Vers la montagne aux pygargues

Le temps des grandes marches en forêt est revenu. Les feuilles ne sont pas encore assez tombées pour aller à la recherche des petits animaux, mais il n'y a plus de moustiques, et c'est assez frais pour forcer le pas sans se mouiller de sueur. Juste après le ruisseau des castors, il y a la montagne aux pygargues.

Comme il ventait passablement, j'ai remonté à voile le lac jusqu'à sa tête, moins concentré à chercher la vitesse qu'à admirer le spectacle de mon ami Conrad le balbuzard qui pour une fois ne pêchait pas dans les piscicultures du coin, mais avait décidé de prendre son repas dans le lac. Plannant lentement, il surveille la surface en cherchant un poisson, et puis fait un piqué magnifique, plonge et ressort avec une truite d'au moins 2 kilos. Il prend de l'altitude dans le gigantesque effort du mètre cinquante de ses puissantes ailes, fait un pallier pour se secouer et enlever toute l'eau qui l'alourdit encore, et repart vers le nid.

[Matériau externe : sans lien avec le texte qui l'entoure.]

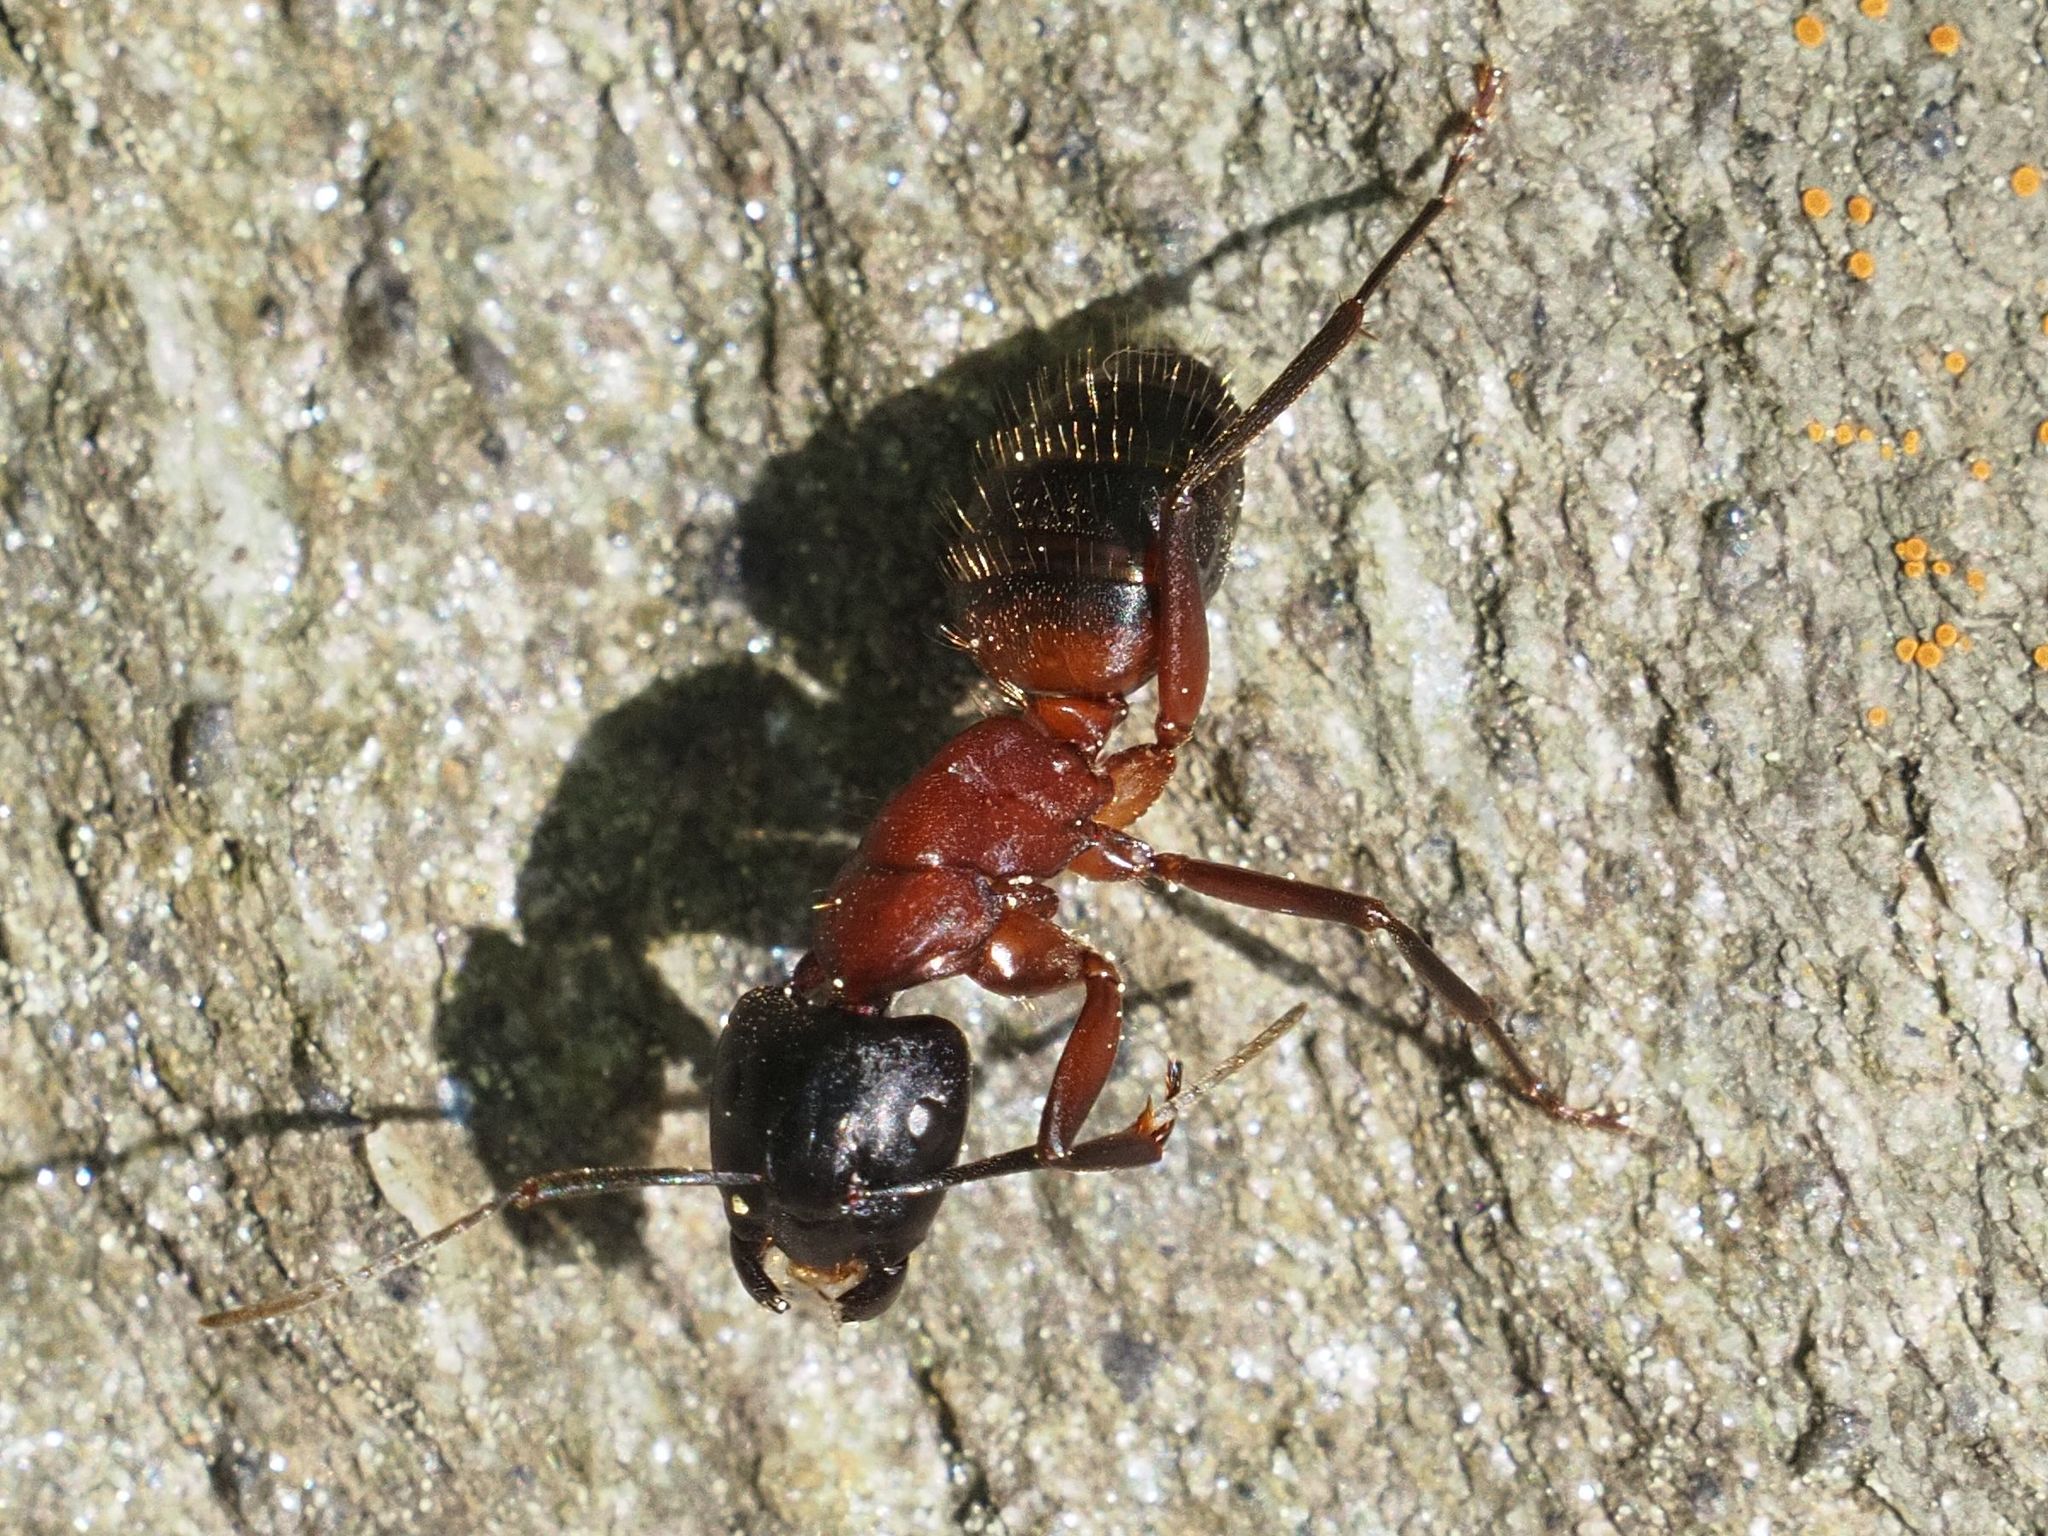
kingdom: Animalia
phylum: Arthropoda
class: Insecta
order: Hymenoptera
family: Formicidae
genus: Camponotus
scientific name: Camponotus ligniperdus
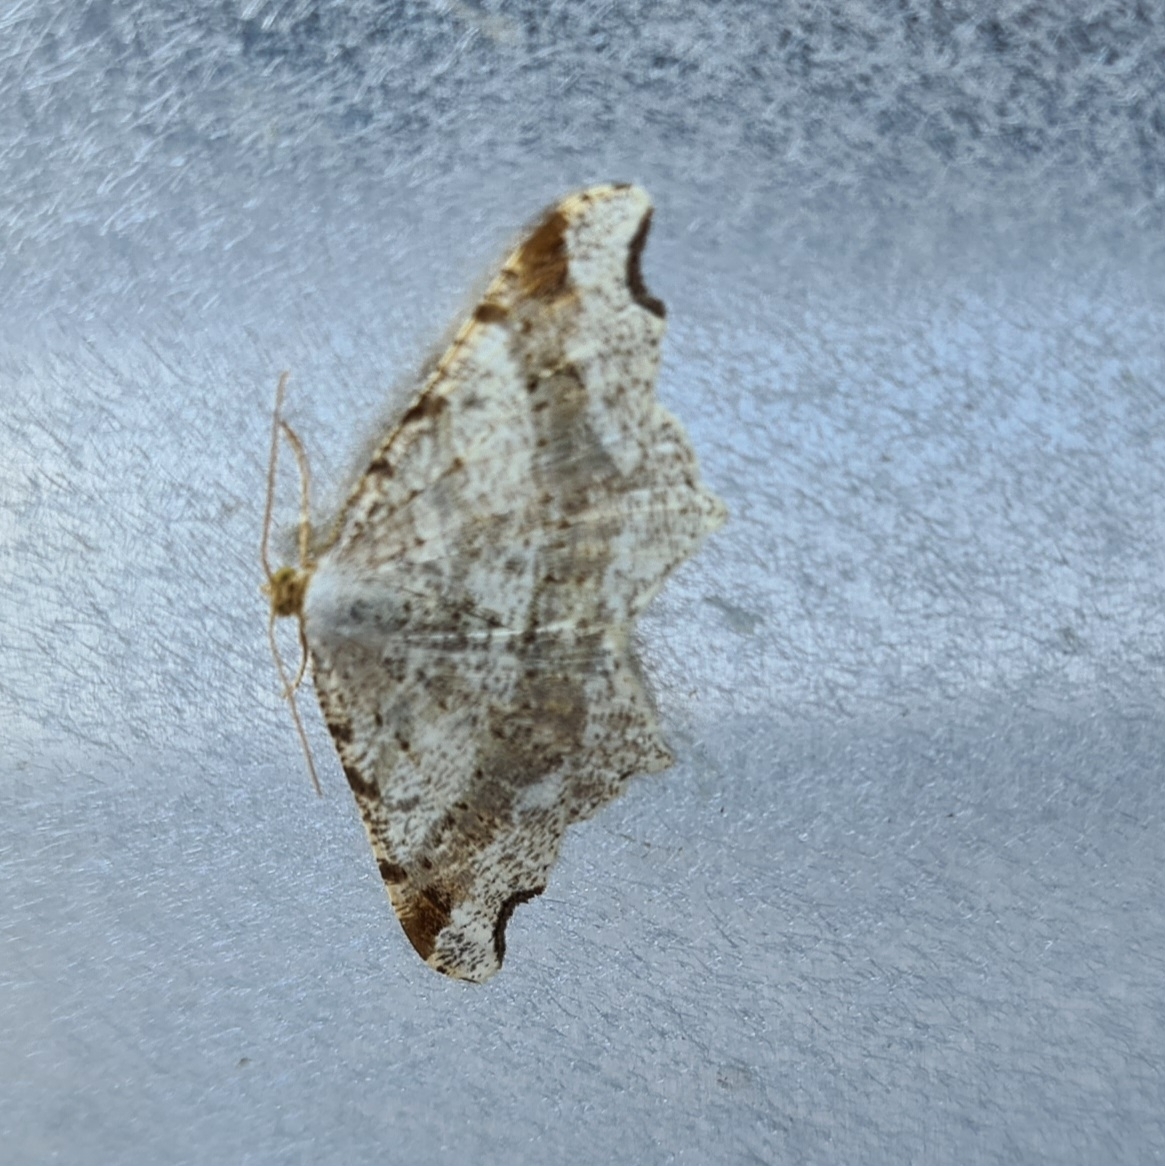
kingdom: Animalia
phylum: Arthropoda
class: Insecta
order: Lepidoptera
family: Geometridae
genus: Macaria
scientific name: Macaria alternata
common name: Sharp-angled peacock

Un point noir tombe du ciel et fonce vers lui. Une pygargue, incapable de plonger pour pêcher veut voler le poisson. Le grand oiseau prend un maximum de vitesse et frappe l'aile de l'aigle pêcheur pour le déstabiliser. Je ne sais si c'est par chhance ou qu'il a vu le voleur au dernier moment, mais Conrad réussit presque à l'éviter, profite du choc pour se laisser glisser et tourner dans la direction de la montagne et sauve son poisson. Je crie un grand bravo, qui n'a pas eu l'air d'émouvoir l'athlète triomphant de l'obstacle.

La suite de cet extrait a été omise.